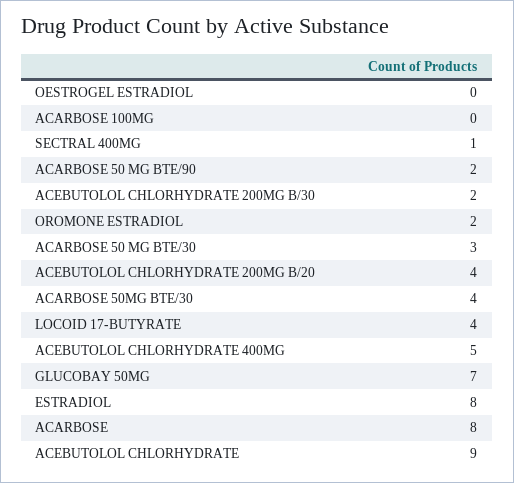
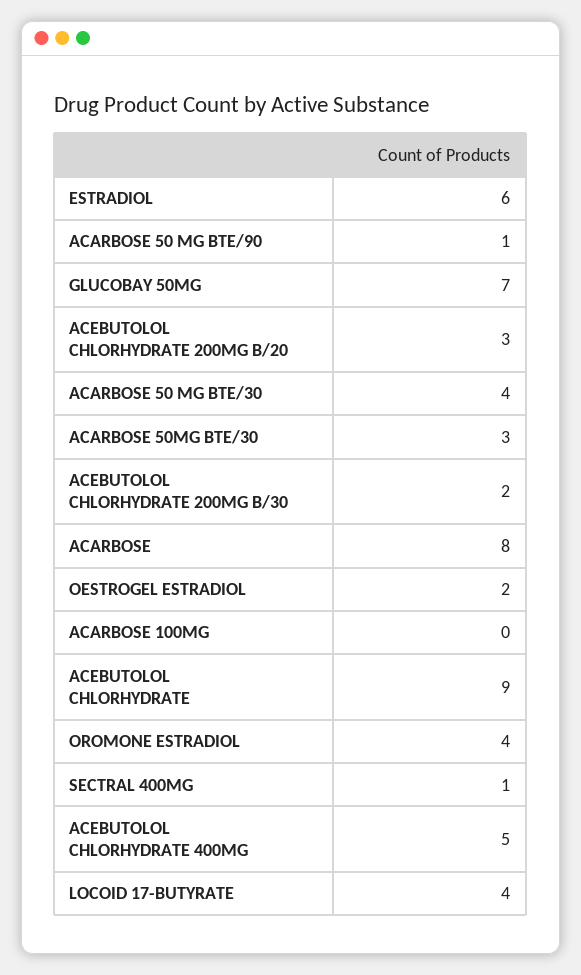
OESTROGEL ESTRADIOL: 0 -> 2
ACARBOSE 50 MG BTE/90: 2 -> 1
OROMONE ESTRADIOL: 2 -> 4
ACARBOSE 50 MG BTE/30: 3 -> 4
ACEBUTOLOL CHLORHYDRATE 200MG B/20: 4 -> 3
ACARBOSE 50MG BTE/30: 4 -> 3
ESTRADIOL: 8 -> 6

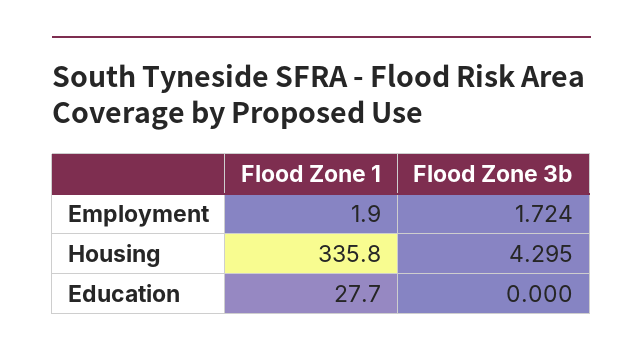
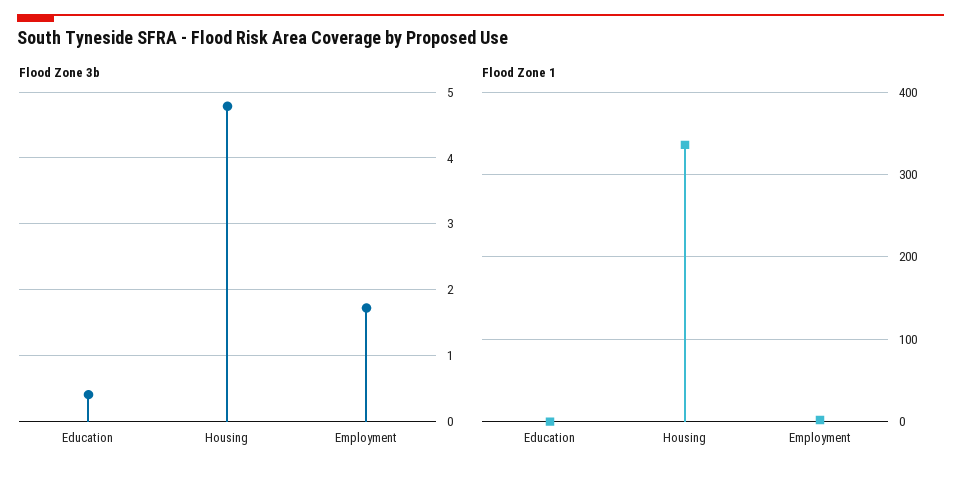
Flood Zone 3b, Housing: 4.295 -> 4.8
Flood Zone 1, Education: 27.7 -> 0
Flood Zone 3b, Education: 0 -> 0.4

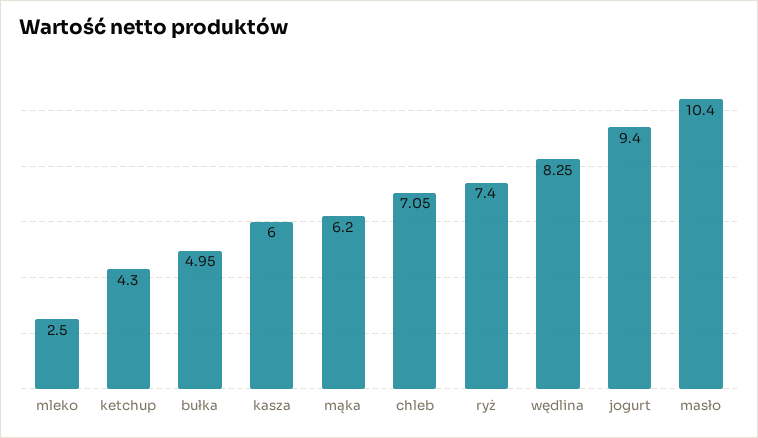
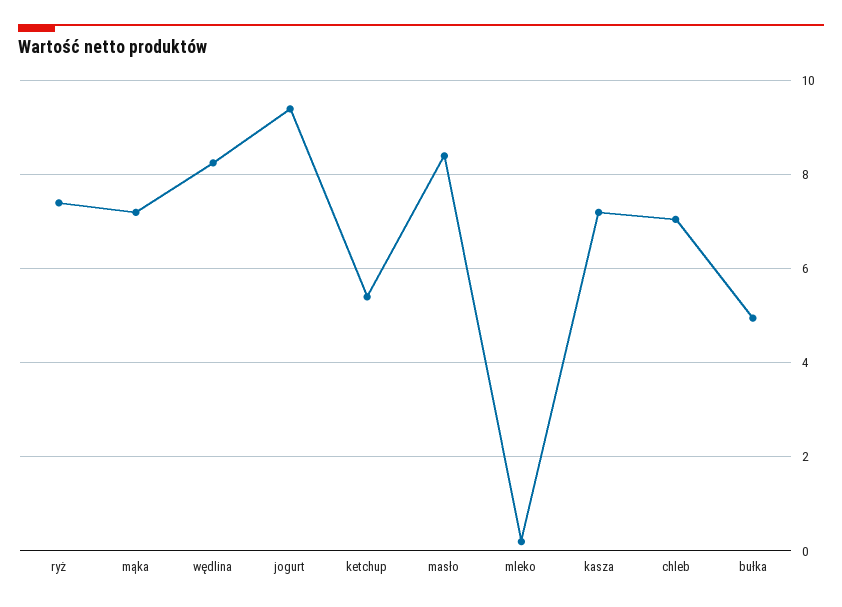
mleko: 2.5 -> 0.2
ketchup: 4.3 -> 5.4
kasza: 6 -> 7.2
mąka: 6.2 -> 7.2
masło: 10.4 -> 8.4

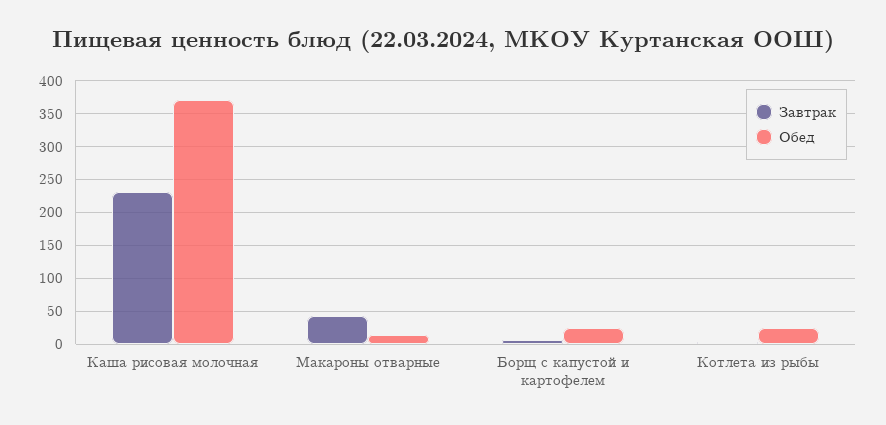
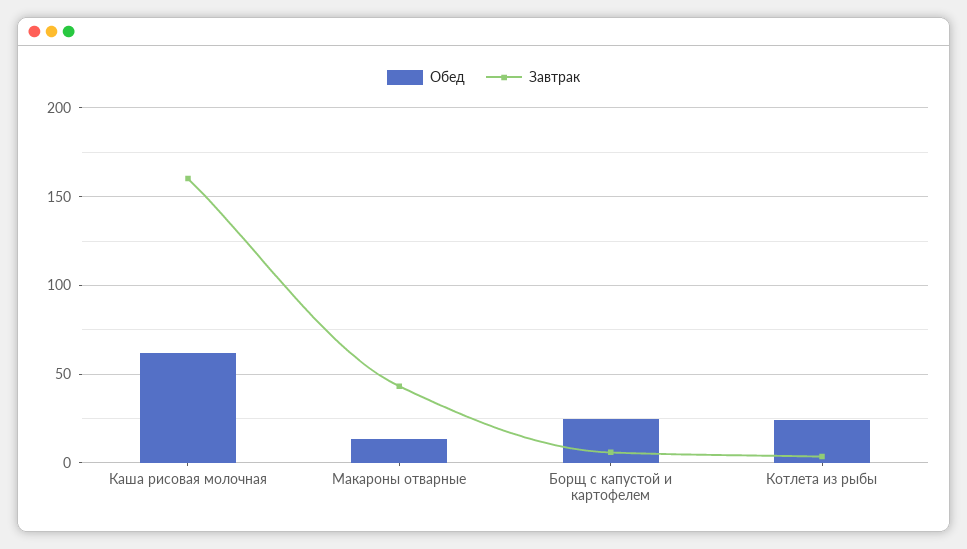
Завтрак, Каша рисовая молочная: 230 -> 160
Обед, Каша рисовая молочная: 370 -> 60

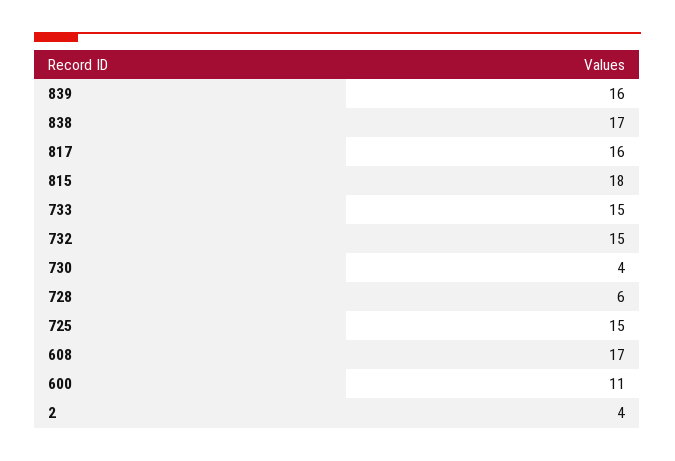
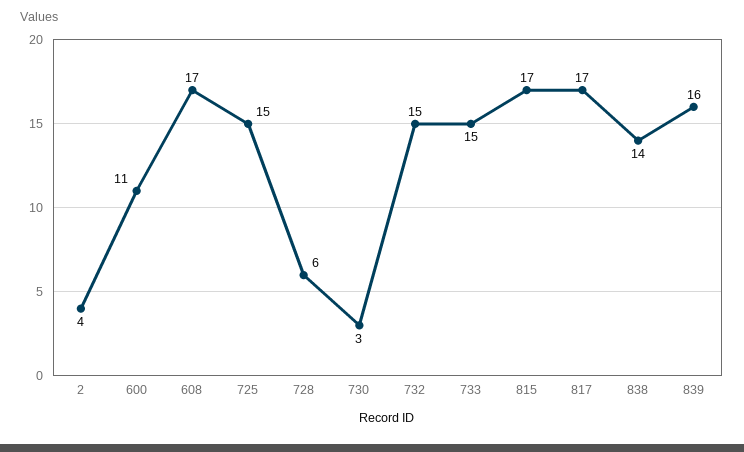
838: 17 -> 14
817: 16 -> 17
815: 18 -> 17
730: 4 -> 3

..........

* [ACTIVITY]: From the entries above, work out the number of lines containing the string "Education" and give that number by itself.

* [RESULT OF THE EXERCISE]: 2